* SET TASK 1
From the passage on four-year plans, set down the part between "Departments should have" and "throughout the department.", inclusive.

* SOURCE EXCERPT

• • •

Part 4: Integrating best information and reasonable assumptions

Medium-term planning in government departments: Four-year plans.

In this Part, we look at the information provided in four-year plans, including:

Summary of our findings

Assumptions are fundamental to forecasting in general and to the usefulness of four-year plans. Although some plans stated the assumptions used, the assumptions were inconsistently identified, applied, and calculated and did not always provide enough information to understand the funding needed to achieve a department's objectives.

It is important that four-year plans are based on the best and most complete information available for all the Votes and appropriations administered by the department. Four-year plans currently focus primarily on the department's operations, rather than all the Votes and appropriations administered by the department.

Departments should have a good understanding of where their funding is spent, why it is spent, and how resourcing will shift to priority areas during the four years. They should have budget forecasting models for estimating future costs, service demands, resources needed to deliver services, and revenue requirements. One of the four departments we looked at had an excellent flexible budget forecasting model, but others lacked a robust forecasting system or had a system that was not well integrated throughout the department.

Information contained in four-year plans made it difficult to assess the trade-offs and prioritisation that would be needed to ensure that a department did not overspend. Departments identified cost pressures and funding shortfalls but did not always provide detailed information about how the shortfalls in funding would be addressed or the actions the department would take to address cost pressures.

• • •

* SET TASK 2
In the records, from the first line through the line holding "building: (12, 173)", inclusive, rename "building" to "structure" and give back only those lines, leaving everything else in them unchanged.

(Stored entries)

• • •

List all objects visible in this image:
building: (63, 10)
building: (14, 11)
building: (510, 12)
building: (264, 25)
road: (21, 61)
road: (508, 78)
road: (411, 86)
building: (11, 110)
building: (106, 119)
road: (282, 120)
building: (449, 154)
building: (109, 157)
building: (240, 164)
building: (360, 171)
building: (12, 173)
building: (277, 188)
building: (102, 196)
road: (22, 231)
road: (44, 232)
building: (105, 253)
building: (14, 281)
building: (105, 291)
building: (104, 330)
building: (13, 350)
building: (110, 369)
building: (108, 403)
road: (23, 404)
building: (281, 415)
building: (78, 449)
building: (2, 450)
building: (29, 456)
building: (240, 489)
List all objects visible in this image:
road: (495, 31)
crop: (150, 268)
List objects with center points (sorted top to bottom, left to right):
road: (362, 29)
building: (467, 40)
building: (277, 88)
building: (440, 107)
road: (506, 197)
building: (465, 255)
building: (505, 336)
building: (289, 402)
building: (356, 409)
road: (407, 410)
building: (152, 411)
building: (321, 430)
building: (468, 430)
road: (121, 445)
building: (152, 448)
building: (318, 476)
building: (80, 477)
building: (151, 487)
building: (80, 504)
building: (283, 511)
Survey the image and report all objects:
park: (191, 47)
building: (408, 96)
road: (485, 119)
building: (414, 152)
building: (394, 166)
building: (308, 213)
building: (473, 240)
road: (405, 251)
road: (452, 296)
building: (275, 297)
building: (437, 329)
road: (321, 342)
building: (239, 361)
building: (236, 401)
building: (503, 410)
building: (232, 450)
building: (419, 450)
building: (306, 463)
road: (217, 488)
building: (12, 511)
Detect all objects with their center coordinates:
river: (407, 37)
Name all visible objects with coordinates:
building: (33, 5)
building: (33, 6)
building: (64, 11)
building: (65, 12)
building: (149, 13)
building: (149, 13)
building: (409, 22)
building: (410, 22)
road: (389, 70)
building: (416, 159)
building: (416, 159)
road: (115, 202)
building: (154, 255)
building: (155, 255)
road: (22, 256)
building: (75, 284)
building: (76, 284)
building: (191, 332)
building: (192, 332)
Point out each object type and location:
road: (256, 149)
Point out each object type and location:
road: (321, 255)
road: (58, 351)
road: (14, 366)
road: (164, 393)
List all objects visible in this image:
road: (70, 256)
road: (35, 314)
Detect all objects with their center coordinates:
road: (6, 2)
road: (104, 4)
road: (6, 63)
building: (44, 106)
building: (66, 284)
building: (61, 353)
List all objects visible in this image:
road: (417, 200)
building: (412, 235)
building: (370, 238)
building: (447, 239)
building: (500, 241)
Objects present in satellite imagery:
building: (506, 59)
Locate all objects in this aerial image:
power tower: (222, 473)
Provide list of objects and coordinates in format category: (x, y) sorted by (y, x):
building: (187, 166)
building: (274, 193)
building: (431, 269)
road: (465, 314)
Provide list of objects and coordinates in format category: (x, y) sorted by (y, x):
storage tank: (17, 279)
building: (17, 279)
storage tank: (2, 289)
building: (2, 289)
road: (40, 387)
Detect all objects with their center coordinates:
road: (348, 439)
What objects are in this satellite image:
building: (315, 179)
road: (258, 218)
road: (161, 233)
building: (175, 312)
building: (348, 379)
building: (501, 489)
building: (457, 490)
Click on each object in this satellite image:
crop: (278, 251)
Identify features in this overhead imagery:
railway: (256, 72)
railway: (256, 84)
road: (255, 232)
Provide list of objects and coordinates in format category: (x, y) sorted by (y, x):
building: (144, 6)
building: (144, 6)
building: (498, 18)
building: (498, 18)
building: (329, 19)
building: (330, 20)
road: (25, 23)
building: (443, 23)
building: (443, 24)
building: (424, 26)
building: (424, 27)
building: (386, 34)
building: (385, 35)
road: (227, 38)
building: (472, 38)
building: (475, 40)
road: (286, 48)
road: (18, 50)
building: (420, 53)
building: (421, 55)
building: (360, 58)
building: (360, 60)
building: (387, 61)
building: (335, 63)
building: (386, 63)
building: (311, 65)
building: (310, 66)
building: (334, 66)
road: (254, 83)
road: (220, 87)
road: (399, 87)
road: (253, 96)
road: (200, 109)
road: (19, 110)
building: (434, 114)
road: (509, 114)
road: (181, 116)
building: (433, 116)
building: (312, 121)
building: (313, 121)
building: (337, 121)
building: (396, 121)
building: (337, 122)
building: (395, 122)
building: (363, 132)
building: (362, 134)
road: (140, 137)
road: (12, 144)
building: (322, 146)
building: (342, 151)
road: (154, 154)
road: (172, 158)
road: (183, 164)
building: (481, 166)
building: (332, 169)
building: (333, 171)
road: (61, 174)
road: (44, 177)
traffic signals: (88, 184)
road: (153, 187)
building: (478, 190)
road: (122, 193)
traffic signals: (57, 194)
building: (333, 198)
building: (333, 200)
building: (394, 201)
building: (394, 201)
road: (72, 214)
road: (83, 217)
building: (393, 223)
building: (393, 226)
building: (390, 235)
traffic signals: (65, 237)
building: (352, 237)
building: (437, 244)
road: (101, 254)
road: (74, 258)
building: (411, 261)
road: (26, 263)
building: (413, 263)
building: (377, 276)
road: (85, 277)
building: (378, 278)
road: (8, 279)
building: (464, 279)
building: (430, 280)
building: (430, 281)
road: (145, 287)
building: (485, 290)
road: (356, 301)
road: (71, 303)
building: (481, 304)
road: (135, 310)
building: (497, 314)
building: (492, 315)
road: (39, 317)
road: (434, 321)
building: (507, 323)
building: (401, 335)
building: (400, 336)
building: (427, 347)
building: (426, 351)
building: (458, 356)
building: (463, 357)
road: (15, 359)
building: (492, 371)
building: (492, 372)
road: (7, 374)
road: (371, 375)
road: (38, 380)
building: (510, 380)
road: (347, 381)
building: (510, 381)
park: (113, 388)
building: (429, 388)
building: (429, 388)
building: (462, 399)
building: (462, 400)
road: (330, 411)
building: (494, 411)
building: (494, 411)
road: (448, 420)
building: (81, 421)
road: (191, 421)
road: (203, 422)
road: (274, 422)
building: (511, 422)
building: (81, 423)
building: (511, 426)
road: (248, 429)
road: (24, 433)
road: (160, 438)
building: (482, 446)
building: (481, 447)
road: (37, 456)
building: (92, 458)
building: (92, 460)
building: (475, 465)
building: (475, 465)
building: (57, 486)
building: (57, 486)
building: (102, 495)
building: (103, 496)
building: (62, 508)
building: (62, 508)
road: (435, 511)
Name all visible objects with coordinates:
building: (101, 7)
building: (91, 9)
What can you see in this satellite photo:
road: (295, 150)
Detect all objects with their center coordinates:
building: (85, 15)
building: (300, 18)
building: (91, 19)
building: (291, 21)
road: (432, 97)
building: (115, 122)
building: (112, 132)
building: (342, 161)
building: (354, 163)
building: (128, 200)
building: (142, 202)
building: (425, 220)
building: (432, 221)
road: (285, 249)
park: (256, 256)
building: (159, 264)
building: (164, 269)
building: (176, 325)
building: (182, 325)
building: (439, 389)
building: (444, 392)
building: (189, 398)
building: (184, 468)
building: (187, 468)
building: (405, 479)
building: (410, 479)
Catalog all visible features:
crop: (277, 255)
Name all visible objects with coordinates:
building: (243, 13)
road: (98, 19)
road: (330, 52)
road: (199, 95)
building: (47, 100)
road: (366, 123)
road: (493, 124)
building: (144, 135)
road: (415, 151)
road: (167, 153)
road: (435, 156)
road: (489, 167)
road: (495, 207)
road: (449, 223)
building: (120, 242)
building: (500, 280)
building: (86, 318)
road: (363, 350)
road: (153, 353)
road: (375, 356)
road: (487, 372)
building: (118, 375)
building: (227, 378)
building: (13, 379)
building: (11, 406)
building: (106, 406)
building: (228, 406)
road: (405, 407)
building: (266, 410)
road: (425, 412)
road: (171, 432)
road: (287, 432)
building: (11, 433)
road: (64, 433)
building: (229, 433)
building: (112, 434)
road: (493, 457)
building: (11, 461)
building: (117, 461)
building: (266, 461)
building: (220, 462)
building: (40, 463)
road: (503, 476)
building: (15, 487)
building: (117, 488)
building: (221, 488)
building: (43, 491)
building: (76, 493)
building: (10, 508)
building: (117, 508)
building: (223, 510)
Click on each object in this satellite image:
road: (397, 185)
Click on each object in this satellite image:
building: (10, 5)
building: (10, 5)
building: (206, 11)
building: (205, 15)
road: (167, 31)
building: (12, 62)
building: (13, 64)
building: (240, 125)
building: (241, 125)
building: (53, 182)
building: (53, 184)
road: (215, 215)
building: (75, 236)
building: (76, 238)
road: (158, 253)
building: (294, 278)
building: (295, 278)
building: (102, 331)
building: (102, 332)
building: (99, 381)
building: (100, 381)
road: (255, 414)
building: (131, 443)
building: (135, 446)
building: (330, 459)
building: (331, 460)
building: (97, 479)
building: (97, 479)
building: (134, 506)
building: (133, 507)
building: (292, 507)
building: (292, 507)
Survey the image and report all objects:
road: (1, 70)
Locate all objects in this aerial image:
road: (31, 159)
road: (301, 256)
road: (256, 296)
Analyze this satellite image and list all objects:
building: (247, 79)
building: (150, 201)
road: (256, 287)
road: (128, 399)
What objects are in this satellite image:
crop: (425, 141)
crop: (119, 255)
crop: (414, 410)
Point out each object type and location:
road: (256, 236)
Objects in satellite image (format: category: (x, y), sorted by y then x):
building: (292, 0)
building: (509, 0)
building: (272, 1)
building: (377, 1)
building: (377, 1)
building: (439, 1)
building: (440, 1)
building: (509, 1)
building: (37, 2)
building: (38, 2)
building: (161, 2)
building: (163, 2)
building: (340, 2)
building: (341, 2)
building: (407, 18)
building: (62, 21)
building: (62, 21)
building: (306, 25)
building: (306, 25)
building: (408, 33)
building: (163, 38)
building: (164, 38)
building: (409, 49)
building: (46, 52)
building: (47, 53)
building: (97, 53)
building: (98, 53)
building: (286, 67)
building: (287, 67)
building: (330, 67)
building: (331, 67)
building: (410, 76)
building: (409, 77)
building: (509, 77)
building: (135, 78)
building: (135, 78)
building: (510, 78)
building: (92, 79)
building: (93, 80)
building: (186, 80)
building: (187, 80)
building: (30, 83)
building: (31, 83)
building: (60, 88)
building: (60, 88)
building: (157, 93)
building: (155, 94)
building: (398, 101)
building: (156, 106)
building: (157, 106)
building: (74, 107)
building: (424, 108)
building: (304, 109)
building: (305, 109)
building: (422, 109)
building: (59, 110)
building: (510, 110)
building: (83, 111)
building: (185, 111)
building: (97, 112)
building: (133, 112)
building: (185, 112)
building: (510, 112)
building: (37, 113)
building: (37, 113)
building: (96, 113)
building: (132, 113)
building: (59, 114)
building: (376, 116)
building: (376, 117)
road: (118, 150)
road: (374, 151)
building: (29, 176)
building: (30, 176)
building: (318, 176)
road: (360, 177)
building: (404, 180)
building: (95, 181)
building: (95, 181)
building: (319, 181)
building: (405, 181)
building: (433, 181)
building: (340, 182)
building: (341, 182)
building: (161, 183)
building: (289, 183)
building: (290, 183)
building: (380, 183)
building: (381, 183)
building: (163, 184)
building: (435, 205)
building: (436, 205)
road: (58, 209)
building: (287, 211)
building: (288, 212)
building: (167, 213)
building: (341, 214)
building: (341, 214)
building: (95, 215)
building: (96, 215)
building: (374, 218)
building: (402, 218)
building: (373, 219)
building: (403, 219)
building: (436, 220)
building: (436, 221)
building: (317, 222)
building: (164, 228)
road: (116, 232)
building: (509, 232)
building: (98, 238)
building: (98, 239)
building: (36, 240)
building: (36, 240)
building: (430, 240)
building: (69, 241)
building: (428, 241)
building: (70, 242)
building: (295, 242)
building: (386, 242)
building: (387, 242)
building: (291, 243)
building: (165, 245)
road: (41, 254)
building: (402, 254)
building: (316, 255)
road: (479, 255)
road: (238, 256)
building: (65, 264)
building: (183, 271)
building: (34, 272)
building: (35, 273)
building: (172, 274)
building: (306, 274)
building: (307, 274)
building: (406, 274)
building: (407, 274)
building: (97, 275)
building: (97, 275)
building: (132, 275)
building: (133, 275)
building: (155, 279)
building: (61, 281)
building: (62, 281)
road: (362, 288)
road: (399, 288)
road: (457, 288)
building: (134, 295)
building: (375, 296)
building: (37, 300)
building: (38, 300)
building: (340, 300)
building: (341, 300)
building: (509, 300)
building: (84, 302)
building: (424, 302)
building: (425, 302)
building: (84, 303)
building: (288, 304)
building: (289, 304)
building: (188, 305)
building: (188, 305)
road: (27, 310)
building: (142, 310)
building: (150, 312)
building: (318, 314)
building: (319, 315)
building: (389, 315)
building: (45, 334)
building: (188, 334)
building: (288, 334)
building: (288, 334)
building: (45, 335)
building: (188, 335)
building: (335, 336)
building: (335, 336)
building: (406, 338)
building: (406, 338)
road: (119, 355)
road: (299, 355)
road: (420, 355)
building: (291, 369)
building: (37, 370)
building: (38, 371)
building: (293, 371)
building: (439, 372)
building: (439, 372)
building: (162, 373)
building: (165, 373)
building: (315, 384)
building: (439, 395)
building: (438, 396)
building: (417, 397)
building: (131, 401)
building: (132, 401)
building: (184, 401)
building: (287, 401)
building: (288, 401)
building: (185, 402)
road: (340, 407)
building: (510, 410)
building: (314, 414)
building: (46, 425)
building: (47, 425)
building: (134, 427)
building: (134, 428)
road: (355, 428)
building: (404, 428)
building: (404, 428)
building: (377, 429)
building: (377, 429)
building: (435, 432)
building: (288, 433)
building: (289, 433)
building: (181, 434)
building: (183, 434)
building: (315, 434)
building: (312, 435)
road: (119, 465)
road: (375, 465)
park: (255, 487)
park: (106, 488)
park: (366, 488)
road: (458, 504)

• • •

* EXERCISE SOLUTION 1
Departments should have a good understanding of where their funding is spent, why it is spent, and how resourcing will shift to priority areas during the four years. They should have budget forecasting models for estimating future costs, service demands, resources needed to deliver services, and revenue requirements. One of the four departments we looked at had an excellent flexible budget forecasting model, but others lacked a robust forecasting system or had a system that was not well integrated throughout the department.

* EXERCISE SOLUTION 2
List all objects visible in this image:
structure: (63, 10)
structure: (14, 11)
structure: (510, 12)
structure: (264, 25)
road: (21, 61)
road: (508, 78)
road: (411, 86)
structure: (11, 110)
structure: (106, 119)
road: (282, 120)
structure: (449, 154)
structure: (109, 157)
structure: (240, 164)
structure: (360, 171)
structure: (12, 173)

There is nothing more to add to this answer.